Esa fuerza es la que permitió que, en 2015, el Bloco consiguiera firmar un acuerdo con el PS. Un acuerdo que, contra el programa y la estrategia de este último, impuso medidas de asistencia a una clase trabajadora martirizada tras cuatro años de austeridad, desempleo y emigración masiva. En 2019, cuando el business as usual cerró esa ventana, el Bloco debió optar entre (1) garantizar su autonomía política, o (2) viabilizar el gobierno del PS a toda costa para protegerse de las elecciones y prolongar su peso parlamentario hasta 2023.
Libre de toda sospecha bloquista, Pedro Magalhães, politólogo y director de una de los institutos de sondeo más importantes de Portugal, explicó la elección del Bloco ante los lectores del diario Público: «el gran problema en el que estaban el BE y el PCP es que eran tratados por el PS como si fueran parte de la oposición y eran vistos por la población como si fueran parte del gobierno. Mucha gente pensaba que la “geringonça” todavía existía después de 2019. Pero no había nada de eso […]. Hay quienes dicen que pagaron [en las urnas] el precio de haber rechazado el OE. La otra lectura es que lo rechazaron porque tenían que salir de esto. Ahora tienen cuatro años para posicionarse como partidos de oposición a la mayoría absoluta» (Público, 5 de febrero). Recordemos que, en las elecciones de 2011, el Bloco también perdió su representación parlamentaria, pasando de 16 a 8 diputados. Pero en 2015, los bloquistas se recuperaron y consiguieron 19 diputados, su máximo histórico.
• • • •
LISTA DE TAREAS:
**1.** Enumere, en el orden en que aparecen, los distintos años que se mencionan en el texto sobre el Bloco.
**2.** Prosiga el texto sobre el Bloco a partir de su última oración.

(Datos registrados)
• • • •
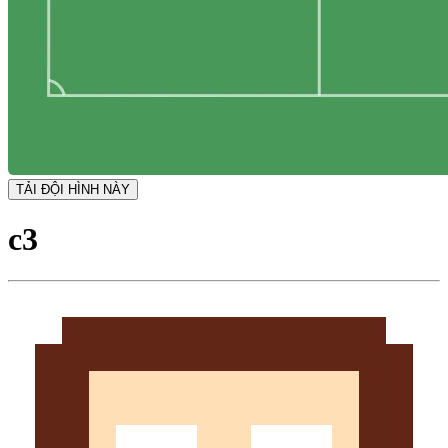
TẢI ĐỘI HÌNH NÀY
c3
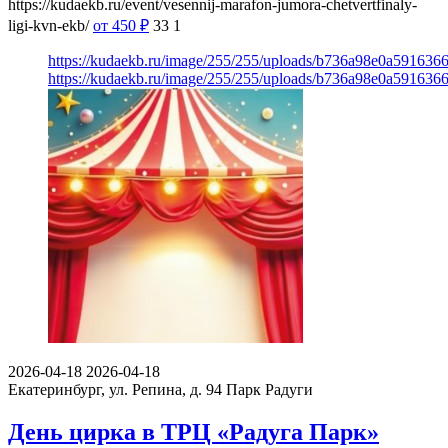
https://kudaekb.ru/event/vesennij-marafon-jumora-chetvertfinaly-
ligi-kvn-ekb/
от 450
₽
33
1
https://kudaekb.ru/image/255/255/uploads/b736a98e0a59163
https://kudaekb.ru/image/255/255/uploads/b736a98e0a59163
2026-04-18
2026-04-18
Екатеринбург, ул. Репина, д. 94
Парк Радуги
День цирка в ТРЦ «Радуга Парк»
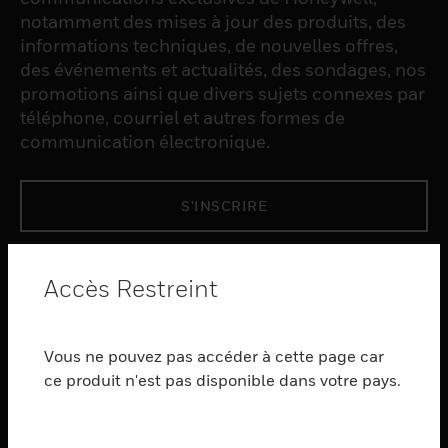
notamment des mises à jour des produits, des
informations techniques, de nouvelles offres,
des événements et actualités, des sondages, nos
promotions ainsi que divers sujets connexes par
téléphone, courriel et autres formes de
communication électronique.
S'INSCRIRE
PRODUCTS
Accès Restreint
toggle view
LOGICIEL
Vous ne pouvez pas accéder à cette page car
toggle view
SERVICES
ce produit n'est pas disponible dans votre pays.
toggle view
INDUSTRIES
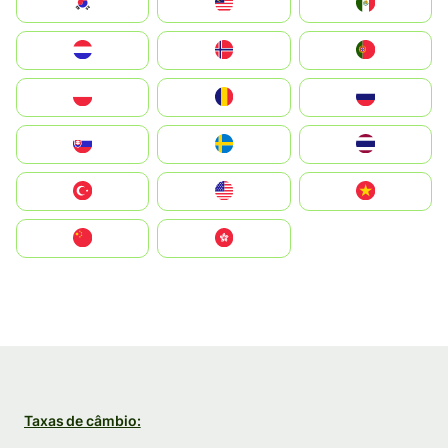
South Korea
Malay
Mexico
Nederland
Norge
Portugal
Polska
România
Россия
Slovensko
Ruoŧŧa
ไทย
Türkiye
United States
Vietnam
中国
中國香港特別行政區
Taxas de câmbio:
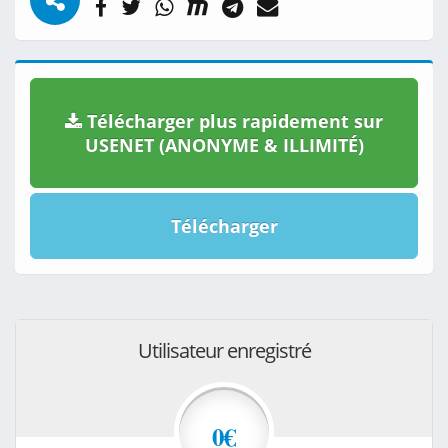
Télécharger plus rapidement sur
USENET (ANONYME & ILLIMITÉ)
Télécharger
Utilisateur enregistré
0€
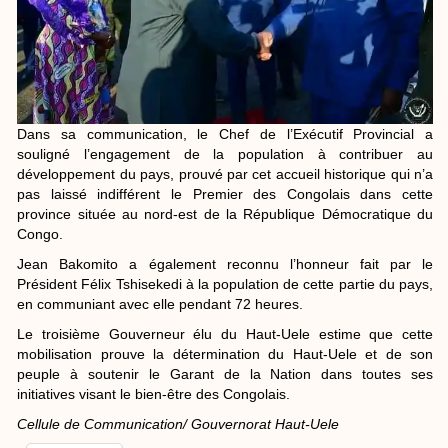
Dans sa communication, le Chef de l’Exécutif Provincial a
souligné l’engagement de la population à contribuer au
développement du pays, prouvé par cet accueil historique qui n’a
pas laissé indifférent le Premier des Congolais dans cette
province située au nord-est de la République Démocratique du
Congo.
Jean Bakomito a également reconnu l’honneur fait par le
Président Félix Tshisekedi à la population de cette partie du pays,
en communiant avec elle pendant 72 heures.
Le troisième Gouverneur élu du Haut-Uele estime que cette
mobilisation prouve la détermination du Haut-Uele et de son
peuple à soutenir le Garant de la Nation dans toutes ses
initiatives visant le bien-être des Congolais.
Cellule de Communication/ Gouvernorat Haut-Uele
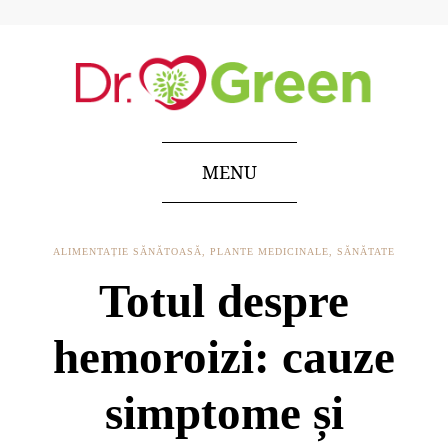
MENU
ALIMENTAȚIE SĂNĂTOASĂ
,
PLANTE MEDICINALE
,
SĂNĂTATE
Totul despre
hemoroizi: cauze
simptome și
• • • •
RESPUESTAS:
**1.** 2015, 2019, 2023, 2011

**2.**
Oposición a la mayoría absoluta
La mayoría absoluta es la configuración parlamentaria que deja a los gobiernos en la posición más vulnerable frente a la presión de los intereses financieros, de los sectores rentistas y de los privilegiados de la sociedad, y los blinda al mismo tiempo de la presión de la movilización popular. La celebración explícita del resultado electoral por parte de sectores patronales y banqueros, es una buena medida de los peligros que tenemos por delante. El Bloco será una oposición a la mayoría absoluta.
La importancia de una intervención parlamentaria competente y combativa no hace más que aumentar con estas elecciones. En particular, el Bloco debe promover una política intransigente contra los discursos de odio. Los resultados de Chega (7%) y de Iniciativa Liberal (5%) confirman la fragmentación de la derecha y su radicalización, de acuerdo con lo que había anticipado el Bloco en su congreso: «la radicalización del conjunto de la derecha, heredera de la troika, hostil al Estado social y, en el caso de Chega, abiertamente racista, es un proceso que responde a tendencias internacionales. El mandato de Trump brindó aliento, cultura y recursos a una corriente que sobrevive a su figura y dinamiza esa radicalización (la Liga de Salvini, la Unión Nacional de Le Pen, el Vox de Abascal, etc.)». La orientación futura del PSD, que está en curso de renovar su dirección, reflejará este desplazamiento general hacia la derecha y la expansión de esta cultura de agresividad social.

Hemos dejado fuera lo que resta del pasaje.